-------- DATA EXCERPTS
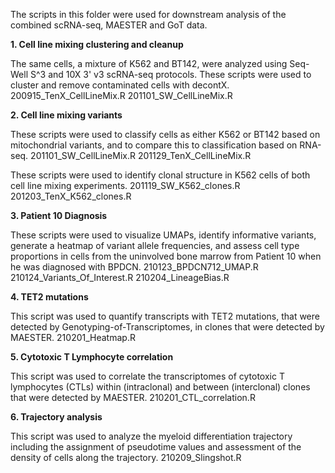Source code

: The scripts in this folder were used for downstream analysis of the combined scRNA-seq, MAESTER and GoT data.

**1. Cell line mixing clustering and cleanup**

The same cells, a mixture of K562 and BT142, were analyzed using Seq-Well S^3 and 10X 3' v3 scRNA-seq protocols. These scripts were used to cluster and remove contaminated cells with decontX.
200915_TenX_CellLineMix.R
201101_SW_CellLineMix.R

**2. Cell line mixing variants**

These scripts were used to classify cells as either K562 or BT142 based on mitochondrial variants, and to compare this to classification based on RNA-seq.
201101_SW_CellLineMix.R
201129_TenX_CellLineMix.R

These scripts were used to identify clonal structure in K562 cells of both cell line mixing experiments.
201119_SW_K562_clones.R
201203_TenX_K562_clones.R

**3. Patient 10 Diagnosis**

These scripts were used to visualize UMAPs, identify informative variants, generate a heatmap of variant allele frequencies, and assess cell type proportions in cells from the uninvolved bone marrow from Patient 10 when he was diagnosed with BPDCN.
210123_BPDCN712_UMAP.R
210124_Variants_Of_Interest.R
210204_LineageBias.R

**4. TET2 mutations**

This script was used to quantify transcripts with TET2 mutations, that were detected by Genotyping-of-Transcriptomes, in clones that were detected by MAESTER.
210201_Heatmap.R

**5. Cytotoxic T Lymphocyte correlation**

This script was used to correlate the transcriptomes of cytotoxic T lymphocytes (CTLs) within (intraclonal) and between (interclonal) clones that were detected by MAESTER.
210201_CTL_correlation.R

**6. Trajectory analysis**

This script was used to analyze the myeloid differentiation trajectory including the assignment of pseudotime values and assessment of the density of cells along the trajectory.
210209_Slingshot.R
----------------
-------- DATA EXCERPTS
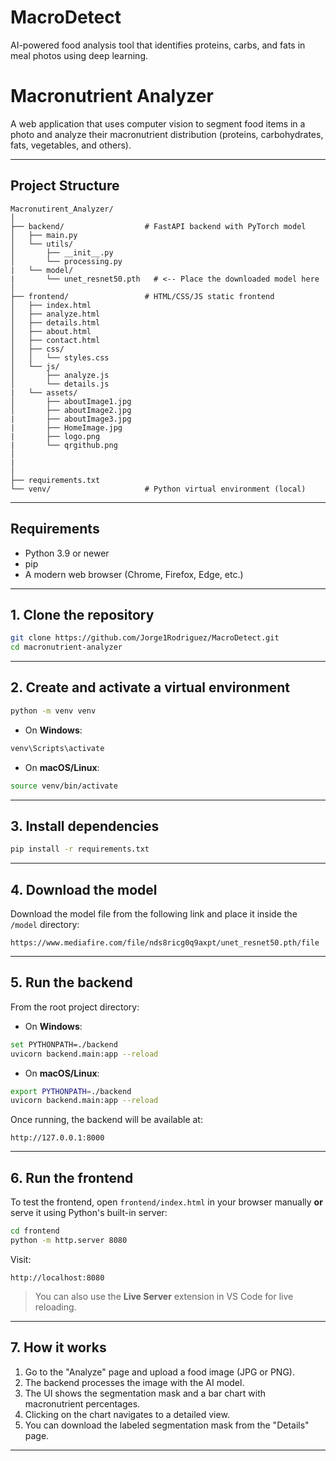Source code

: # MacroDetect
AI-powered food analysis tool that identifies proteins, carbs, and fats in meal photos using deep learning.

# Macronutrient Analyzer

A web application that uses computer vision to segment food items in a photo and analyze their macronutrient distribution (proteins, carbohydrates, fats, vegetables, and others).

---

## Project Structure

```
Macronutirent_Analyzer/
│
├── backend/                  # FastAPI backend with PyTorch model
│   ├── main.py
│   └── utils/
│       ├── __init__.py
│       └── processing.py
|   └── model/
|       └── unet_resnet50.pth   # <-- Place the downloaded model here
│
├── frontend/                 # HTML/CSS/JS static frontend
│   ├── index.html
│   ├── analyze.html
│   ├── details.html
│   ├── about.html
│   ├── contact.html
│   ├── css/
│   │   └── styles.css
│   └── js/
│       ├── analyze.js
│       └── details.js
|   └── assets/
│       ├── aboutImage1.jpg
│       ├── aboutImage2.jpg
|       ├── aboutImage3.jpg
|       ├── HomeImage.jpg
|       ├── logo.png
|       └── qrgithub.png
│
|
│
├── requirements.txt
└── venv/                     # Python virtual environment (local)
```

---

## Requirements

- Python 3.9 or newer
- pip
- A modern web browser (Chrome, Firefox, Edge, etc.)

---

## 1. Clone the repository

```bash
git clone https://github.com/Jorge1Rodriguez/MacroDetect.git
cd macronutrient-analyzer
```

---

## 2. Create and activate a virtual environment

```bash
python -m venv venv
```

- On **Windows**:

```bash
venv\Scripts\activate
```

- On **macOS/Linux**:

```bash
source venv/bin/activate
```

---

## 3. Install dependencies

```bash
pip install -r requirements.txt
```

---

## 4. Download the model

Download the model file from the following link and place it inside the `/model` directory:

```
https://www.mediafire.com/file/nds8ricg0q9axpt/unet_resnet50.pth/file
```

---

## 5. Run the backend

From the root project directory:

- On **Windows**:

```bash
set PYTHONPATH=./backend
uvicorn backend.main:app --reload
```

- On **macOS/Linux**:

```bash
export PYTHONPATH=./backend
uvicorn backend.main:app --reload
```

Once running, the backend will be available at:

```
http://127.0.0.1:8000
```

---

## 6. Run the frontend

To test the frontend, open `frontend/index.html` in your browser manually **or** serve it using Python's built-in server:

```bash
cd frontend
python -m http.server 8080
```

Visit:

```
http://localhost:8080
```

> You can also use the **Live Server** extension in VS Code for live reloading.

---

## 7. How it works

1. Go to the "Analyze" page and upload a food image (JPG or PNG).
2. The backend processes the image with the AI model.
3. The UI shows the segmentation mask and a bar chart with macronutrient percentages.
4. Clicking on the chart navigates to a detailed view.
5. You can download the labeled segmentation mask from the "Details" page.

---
----------------
-------- DATA EXCERPTS
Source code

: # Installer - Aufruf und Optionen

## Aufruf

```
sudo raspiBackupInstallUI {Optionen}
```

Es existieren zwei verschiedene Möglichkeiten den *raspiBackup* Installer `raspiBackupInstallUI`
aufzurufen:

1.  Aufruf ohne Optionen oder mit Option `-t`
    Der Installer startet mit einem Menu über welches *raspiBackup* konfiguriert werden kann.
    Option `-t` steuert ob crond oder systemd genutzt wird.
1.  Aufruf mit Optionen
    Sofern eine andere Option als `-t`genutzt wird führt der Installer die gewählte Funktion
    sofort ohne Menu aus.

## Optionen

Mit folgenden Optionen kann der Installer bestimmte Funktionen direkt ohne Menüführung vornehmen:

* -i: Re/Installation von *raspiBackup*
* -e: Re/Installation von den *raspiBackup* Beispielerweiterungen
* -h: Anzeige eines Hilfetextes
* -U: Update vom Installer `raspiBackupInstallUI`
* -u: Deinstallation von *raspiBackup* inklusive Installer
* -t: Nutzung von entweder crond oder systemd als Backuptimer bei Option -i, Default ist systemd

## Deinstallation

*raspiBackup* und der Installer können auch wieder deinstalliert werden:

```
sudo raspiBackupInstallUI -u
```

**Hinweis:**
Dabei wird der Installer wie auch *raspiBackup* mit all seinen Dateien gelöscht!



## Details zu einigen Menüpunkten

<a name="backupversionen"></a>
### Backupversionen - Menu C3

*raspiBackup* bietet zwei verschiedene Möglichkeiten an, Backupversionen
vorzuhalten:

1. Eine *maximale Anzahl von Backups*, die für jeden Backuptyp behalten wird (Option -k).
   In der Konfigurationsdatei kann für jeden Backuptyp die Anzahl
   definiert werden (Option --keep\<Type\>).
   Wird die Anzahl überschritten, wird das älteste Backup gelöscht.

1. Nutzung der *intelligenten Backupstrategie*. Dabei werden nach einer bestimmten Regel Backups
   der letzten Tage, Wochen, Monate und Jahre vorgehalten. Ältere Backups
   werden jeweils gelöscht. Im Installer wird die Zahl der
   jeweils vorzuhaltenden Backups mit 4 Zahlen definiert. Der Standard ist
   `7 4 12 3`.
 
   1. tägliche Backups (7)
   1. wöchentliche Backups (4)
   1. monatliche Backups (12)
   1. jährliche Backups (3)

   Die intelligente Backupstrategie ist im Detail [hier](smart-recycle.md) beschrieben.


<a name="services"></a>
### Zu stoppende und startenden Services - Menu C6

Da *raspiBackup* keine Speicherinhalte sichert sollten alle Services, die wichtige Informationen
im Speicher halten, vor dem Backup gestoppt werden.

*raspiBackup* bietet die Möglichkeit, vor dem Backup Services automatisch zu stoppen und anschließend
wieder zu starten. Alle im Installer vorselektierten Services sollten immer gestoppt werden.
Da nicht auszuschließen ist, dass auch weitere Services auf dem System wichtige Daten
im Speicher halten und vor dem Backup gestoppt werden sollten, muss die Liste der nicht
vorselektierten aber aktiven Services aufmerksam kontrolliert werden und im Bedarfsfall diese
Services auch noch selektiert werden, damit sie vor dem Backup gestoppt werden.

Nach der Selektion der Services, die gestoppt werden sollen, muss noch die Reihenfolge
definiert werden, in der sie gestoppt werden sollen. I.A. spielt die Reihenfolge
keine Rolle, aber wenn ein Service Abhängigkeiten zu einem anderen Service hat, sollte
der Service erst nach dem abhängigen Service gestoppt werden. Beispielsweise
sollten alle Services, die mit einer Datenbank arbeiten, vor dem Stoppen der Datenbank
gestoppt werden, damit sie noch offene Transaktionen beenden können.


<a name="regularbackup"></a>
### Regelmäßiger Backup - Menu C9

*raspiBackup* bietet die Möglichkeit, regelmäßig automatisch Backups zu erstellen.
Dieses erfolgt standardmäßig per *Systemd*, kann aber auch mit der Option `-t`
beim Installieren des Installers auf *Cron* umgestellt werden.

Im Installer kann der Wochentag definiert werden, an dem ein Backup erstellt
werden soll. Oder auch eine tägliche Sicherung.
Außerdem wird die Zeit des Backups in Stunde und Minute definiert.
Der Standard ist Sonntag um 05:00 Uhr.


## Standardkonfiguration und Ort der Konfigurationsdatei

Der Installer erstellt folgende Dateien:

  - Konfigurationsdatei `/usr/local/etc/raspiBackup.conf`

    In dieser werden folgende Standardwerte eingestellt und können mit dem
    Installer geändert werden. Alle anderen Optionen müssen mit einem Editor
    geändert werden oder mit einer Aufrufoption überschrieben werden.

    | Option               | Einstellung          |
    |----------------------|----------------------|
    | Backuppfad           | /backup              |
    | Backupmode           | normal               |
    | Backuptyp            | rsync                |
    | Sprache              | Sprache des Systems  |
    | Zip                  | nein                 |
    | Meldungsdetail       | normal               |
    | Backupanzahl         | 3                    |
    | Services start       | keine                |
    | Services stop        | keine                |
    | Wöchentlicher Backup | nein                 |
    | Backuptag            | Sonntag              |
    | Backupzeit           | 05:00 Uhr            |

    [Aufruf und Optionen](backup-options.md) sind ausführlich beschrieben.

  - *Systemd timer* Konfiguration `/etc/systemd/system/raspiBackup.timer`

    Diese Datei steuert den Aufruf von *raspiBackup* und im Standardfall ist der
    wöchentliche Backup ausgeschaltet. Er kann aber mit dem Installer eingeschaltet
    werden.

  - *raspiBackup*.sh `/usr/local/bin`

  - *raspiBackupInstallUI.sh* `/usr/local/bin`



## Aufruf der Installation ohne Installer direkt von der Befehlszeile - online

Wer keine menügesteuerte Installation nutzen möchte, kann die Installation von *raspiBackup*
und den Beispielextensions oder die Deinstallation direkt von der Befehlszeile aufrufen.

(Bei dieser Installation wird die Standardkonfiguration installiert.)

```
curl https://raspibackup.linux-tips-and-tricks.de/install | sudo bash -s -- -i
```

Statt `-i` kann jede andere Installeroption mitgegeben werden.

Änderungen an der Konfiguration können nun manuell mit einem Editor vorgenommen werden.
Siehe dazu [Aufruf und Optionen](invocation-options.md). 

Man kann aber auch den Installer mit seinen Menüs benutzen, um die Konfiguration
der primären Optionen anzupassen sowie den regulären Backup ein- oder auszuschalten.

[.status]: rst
----------------
### WHAT THE TASK REQUIRES
Lines above with the string "crond" need to be found and copied.

### RESULT OF THIS TASK
    Option `-t` steuert ob crond oder systemd genutzt wird.
* -t: Nutzung von entweder crond oder systemd als Backuptimer bei Option -i, Default ist systemd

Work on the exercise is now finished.